Saved data entries
.....
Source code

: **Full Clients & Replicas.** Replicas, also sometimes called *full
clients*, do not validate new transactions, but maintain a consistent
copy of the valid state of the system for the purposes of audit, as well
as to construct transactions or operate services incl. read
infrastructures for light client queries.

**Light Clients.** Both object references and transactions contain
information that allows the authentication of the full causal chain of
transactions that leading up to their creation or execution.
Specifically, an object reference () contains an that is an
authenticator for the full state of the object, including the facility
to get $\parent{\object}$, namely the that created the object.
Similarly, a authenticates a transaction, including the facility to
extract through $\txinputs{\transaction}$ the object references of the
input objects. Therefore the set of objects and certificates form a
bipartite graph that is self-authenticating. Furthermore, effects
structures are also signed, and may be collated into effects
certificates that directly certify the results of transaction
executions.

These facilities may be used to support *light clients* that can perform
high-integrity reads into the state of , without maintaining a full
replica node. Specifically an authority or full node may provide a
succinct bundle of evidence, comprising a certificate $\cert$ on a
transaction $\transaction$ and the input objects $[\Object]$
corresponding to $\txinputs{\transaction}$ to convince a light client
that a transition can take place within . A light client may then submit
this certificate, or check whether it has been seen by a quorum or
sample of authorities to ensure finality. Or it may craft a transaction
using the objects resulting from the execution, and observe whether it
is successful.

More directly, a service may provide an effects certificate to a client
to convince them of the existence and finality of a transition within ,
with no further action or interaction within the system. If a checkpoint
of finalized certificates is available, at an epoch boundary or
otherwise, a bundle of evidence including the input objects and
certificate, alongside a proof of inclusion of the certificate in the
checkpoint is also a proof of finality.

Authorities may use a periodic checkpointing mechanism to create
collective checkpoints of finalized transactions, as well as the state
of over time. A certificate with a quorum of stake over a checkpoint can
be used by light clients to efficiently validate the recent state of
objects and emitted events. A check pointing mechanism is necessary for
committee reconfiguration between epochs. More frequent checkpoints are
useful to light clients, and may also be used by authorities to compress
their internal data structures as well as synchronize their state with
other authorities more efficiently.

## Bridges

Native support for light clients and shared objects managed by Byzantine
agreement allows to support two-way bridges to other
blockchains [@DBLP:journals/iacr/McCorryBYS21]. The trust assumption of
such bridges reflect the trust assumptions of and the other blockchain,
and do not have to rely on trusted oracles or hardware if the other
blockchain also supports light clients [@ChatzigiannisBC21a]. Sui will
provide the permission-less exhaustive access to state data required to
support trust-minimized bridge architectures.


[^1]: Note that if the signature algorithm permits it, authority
.....
## Problem details
The answer should consist of the lines from the first line of the entries through the line with "information that allows", copied exactly.

## Response to this task
Source code

: **Full Clients & Replicas.** Replicas, also sometimes called *full
clients*, do not validate new transactions, but maintain a consistent
copy of the valid state of the system for the purposes of audit, as well
as to construct transactions or operate services incl. read
infrastructures for light client queries.

**Light Clients.** Both object references and transactions contain
information that allows the authentication of the full causal chain of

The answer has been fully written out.